* start Excerpt to read *
But first we were to see a very lovely bit of the Tees a few miles to the north
of Middleton and to the south of High Force. We left the car and walked across a
field to Scorberry Bridge; here we crossed over the Tees to the Yorkshire side
where we noticed a wealth of wild flowers; one field, in particular, covered
with pale orchis, another with wild pansies of varying colours and sizes -
purple, yellow, blue and yellow half and half, and pure white. We then walked
upstream to Winch Bridge where we recrossed the river to the Durham side and so
back by a footpath to Bow Lees and the car.
As we had already seen High Force and Caldron Snout and Langdon Beck, we passed
these by, and went steadily forward up the main road to Alston with the Harwood
Beck below us on our left. We had also passed by a number of quarries from which
great quantities of road material are being taken, after being put through high
and hideous mincing machines. Formerly, and until recently the London Lead Co.
owned and operated lead mines here. The Company was formed in 1692 under a
charter of William and Mary, and finally closed in 1905 after 200 years of
activity. The principal lead mines were in this part of Teesdale, but owing to
the low price of the metal and the decreasing percentage of silver found in it
the Company came to an end.
An industry that still survives in this neighbourhood is that connected with
barytes or sulphate of barium. This is a heavy, white mineral occurring in
veins, carrying lead and zinc ores. It is used in the preparation of white
paints for wallpapers and for bleaching flannel. Westmorland has been an active
producer of barytes at Brough and at Dufton Fell, and there is a mine that we
saw working at Cow Green close to the Tees above Caldron Snout.
* end Excerpt to read *
Complete the following ::
A: Do these statements agree with the Teesdale passage? Mark each yes or no and quote the exact words of the passage that settle it.
(i) The London Lead Co. was formed in 1692 under a charter of William and Mary.
(ii) The walkers crossed the Tees to the Yorkshire side at Winch Bridge.
(iii) Barytes is used in preparing white paints for wallpapers.
B: Carry on the Teesdale travel passage, picking up right after its last sentence about the mine at Cow Green.
* start Rows *
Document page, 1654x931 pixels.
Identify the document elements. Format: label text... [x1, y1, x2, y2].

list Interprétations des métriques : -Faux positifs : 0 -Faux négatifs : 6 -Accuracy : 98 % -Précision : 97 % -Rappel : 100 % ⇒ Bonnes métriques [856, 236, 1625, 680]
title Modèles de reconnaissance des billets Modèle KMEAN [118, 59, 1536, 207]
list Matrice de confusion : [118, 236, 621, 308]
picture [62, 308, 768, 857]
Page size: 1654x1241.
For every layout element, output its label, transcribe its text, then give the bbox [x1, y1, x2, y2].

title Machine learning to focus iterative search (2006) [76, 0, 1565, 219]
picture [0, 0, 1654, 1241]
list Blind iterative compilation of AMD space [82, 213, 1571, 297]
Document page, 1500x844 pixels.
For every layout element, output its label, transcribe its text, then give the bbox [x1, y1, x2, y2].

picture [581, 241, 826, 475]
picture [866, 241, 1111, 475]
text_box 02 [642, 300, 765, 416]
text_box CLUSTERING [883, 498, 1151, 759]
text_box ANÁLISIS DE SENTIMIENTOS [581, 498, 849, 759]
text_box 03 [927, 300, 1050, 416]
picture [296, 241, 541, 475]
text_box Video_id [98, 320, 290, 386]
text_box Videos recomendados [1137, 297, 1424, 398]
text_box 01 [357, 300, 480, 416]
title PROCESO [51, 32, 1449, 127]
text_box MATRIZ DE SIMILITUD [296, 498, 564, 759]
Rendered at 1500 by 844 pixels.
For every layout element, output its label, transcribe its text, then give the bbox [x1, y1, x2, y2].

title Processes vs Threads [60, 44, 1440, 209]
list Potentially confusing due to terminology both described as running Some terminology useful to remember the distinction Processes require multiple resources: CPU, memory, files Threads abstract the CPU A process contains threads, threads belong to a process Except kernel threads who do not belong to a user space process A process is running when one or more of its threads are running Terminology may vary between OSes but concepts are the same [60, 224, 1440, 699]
* end Rows *
Final results ::
A:
(i) Yes: "The Company was formed in 1692 under a charter of William and Mary"
(ii) No: "to Scorberry Bridge; here we crossed over the Tees to the Yorkshire side" and "to Winch Bridge where we recrossed the river to the Durham side"
(iii) Yes: "It is used in the preparation of white paints for wallpapers"

B:
It is a long pull up the Alston road to the top of the pass. Here at Crookburn
Bridge (see ordnance map) you take an old, disused road called Yad Moss Lane,
which after about a mile or more becomes a sort of grass terrace walk with a
magnificent view across to the west. Below is the junction of Crookburn Beck and
the Tees, where the three counties (Durham, Westmorland and Cumberland) meet;
beyond is the towering height of Crossfell in Cumberland, just over the
boundary. It is one of those places which in the days of my childhood used to be
called "scream points." They were given this name because, when you came to
them, you couldn't help calling-out "Oh!" The earliest "scream point" that I can
remember was on the road from Kendal to Staveley, where, as you come round a
corner, you suddenly see the whole range of the high fells of the Lake District
spread out in front of you. No visitor can go there on a fine day without
exclaiming vociferously: "Oh, how lovely!" ; in short, he "screams" when he
reaches that "point." If he doesn't there must be something amiss with him. This
spot on which we now stood near Crookburn Beck is a real "scream point."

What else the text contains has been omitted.